Mar 10, 2011 at 2:15 AM | Pottsie in Radio
This article is based on a post from several years ago. One of our members, Emmet< was kind enough to post this in our forums. It holds true for anyone that is looking to become an "On Air Personality" (DJ). Whether you're doing it on Terrestrial, Satellite or Internet Radio. Here is what Emmet suggests.

1) KNOW YOUR LIMITS - You are NOT Howard Stern, Bob or Tom, Valentine, Rush or any other major syndicated personality...Don't try to be. Don't copycat someone else's style, and understand the limits of your own talent. This goes hand-in-hand with number 2.

2) LEARN THE BASICS - Before you try any creative radio, you must have the basics down. You have to be able to sound convincing when you say, "That was--this is". You have to be able to give the station slogan a ton of different ways. You have to be able to make every break sound different, even if you're just saying the same thing over and over. If you can do that, you'll sound better than about 80% of the jocks I hear.

3) LOSE YOUR ACCENT - Yes, you have one. Learn to recognize it and get rid of it. I'm not talking about your overall accent (i.e. American, British, Austrailian etc.), I'm talking about your regional accent. I don't know much about accents for the rest of the world, but in the US, there are several accents that stand out...Northern, Southern, New England, Midwestern, Southwester, West Coast, Urban, Rural, Southeaster. Learn them. Learn to speak in all of them and then learn to speak in none of them. Local listeners won't notice if you have the local accent, but if anyone ouside of your area will hear your work, they may notice. Nobody will ever notice if you completely eliminate your accent.

4) LISTEN - Listen to jocks you admire. Listen to national ads. Listen to yourself. You are your own worst critic.

5) PRACTICE - Every day. In the car. At home. Read newspapers outloud. Do whatever you can to improve your skills. Practice breathing. Practice standing and talking. Practice sitting and talking.

6) BE CONVERSATIONAL - Listeners want to hear someone that sounds like their friend or neighber...Not someone that sounds like a top 40 jock in 1970. Stop yelling! It's not important to yell to sound excited. Talk from your gut, not your throat. Never say "all of you". You're not talking to a group, you're talking to ONE person. Put a picture of a friend in fron of you, if it helps.

7) PREPARE - Know what you want to talk about. Develop an outline for each break and stick to it. Don't fly by the seat of your pants. Once you've done it for many years, you may not need to prepare as much. Know the music, know the lifestyle.

8) CHECK YOUR EGO - Radio people have huge egos...Just like any other talent-based industry. Just remember, you are NOT the best. You may be very good, but there's always someone better. Be confident, not cocky.

9) STAY ACTIVE - Most jocks get to a point and think that they're the best, so they stop trying...Then they suck and get fired. Always learn new things, from as many people as you can.
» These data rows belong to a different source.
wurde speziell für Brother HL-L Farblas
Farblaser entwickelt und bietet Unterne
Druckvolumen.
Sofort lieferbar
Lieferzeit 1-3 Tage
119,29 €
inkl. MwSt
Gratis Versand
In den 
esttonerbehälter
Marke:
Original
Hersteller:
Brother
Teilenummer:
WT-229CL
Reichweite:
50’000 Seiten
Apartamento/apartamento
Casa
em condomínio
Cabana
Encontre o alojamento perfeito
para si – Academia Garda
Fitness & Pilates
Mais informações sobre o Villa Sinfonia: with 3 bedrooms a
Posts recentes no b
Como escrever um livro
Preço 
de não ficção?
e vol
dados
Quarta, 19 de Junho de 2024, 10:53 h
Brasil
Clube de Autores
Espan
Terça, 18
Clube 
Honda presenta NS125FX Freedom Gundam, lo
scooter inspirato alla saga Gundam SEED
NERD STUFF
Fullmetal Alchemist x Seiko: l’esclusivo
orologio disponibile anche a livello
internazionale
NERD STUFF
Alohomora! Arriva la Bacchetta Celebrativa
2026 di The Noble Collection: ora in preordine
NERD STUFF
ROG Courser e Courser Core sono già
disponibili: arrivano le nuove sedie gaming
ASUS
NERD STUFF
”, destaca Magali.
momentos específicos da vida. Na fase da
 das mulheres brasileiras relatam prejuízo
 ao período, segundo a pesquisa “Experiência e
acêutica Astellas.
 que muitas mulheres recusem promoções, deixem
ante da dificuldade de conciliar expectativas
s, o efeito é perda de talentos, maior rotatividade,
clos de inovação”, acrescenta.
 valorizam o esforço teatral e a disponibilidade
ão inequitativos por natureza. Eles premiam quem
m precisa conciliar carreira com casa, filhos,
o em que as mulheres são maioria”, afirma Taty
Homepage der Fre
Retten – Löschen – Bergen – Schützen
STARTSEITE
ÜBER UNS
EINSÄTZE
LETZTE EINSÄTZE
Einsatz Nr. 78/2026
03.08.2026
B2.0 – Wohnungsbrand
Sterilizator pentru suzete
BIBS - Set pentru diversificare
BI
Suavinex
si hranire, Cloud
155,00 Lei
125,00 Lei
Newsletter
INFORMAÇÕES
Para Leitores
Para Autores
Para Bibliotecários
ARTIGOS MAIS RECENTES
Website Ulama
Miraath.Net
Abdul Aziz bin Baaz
10) DON'T USE CRUTCHES - If you use the same phrase more than once an hour, it's a crutch. It can even be as simple as saying your name too much. This will be a constant battle. Jocks who have been in radio for 20 years still use crutches. Watch out for them.

Absolutely SPOT on advice, I remember my first day broadcasting at a fairly large FM station and I just plain old SUCKED! (Some people say I still do ) But I swear the advice that Emmett gave was given to me and I followed it, maybe not to a T---I copied some people along the way, well borrowed a little from alot of people I admired and thought were good. With that you begin to get a feel for who YOU are behind the microphone and develop a style all your own. I did an Aircheck of everyone of my shows in the beginning and listened to them over and over, made my wife listen until she was ready to divorce me. I made a list of good and bad, she made a list and we compared. I spoke with my peers, asked their advice, took the criticism and improved. Spent time reading everything I could OUT LOUD until it no longer sounded like I was reading .

We will be talking specifically about this subject in up coming articles. We'll talk about branding your station and how to develop a station from the ground up. Use these suggestions with your 'Jocks" to help them get better and to help your station sound better.